[Your assignment]
Restate all of the records below exactly. Do not carry over any image.

[Supplied records]
┌──

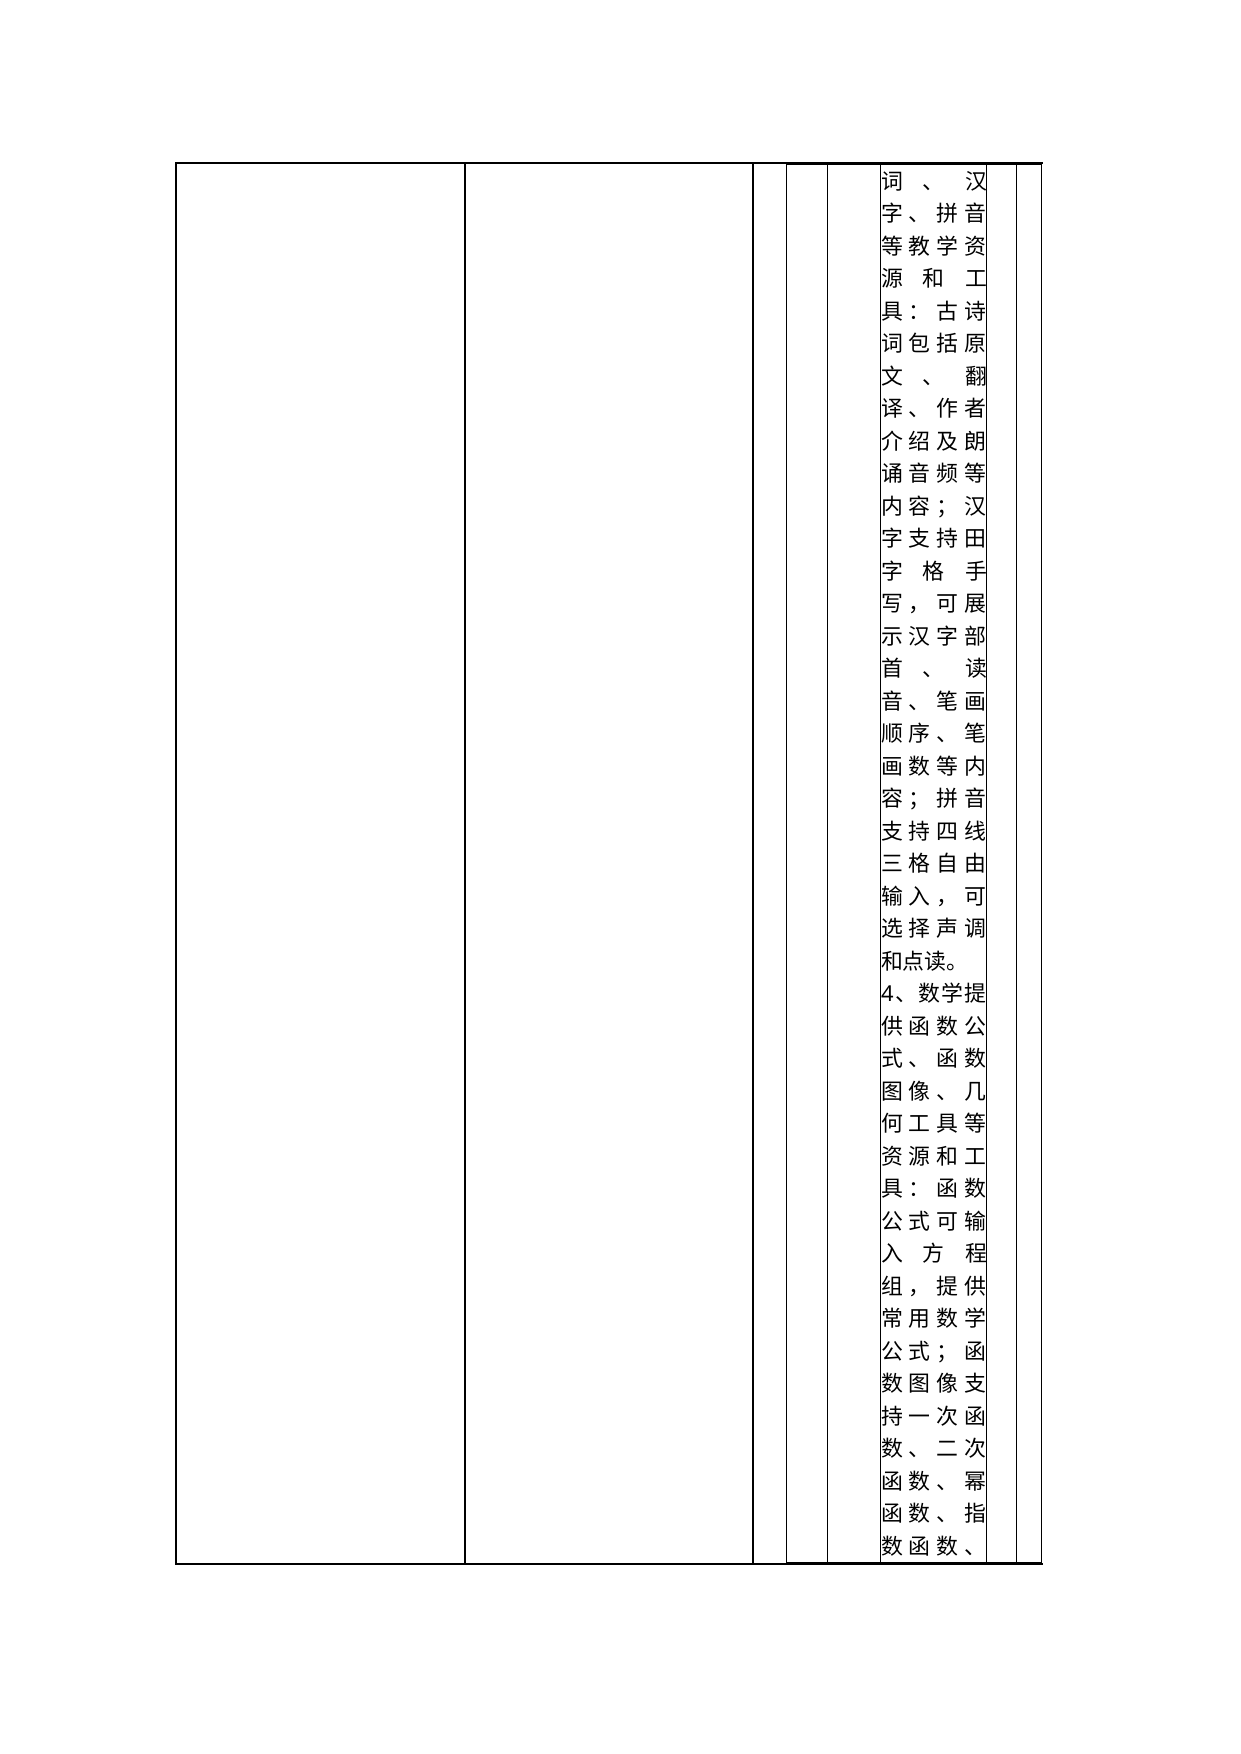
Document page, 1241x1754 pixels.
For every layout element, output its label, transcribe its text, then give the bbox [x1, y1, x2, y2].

table_cell [1017, 165, 1041, 1562]
table_cell [987, 165, 1016, 1562]
table_cell [787, 165, 827, 1562]
table_cell 1 [177, 164, 464, 1563]
table_cell [754, 164, 786, 1563]
table_cell [828, 165, 880, 1562]
table_cell [881, 165, 986, 1562]
table_cell [466, 164, 752, 1563]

└──

[Response for this exercise]
Document page, 1241x1754 pixels.
For every layout element, output its label, transcribe its text, then give the bbox [x1, y1, x2, y2].

table_cell [1017, 165, 1041, 1562]
table_cell [987, 165, 1016, 1562]
table_cell [787, 165, 827, 1562]
table_cell 1 [177, 164, 464, 1563]
table_cell [754, 164, 786, 1563]
table_cell [828, 165, 880, 1562]
table_cell [881, 165, 986, 1562]
table_cell [466, 164, 752, 1563]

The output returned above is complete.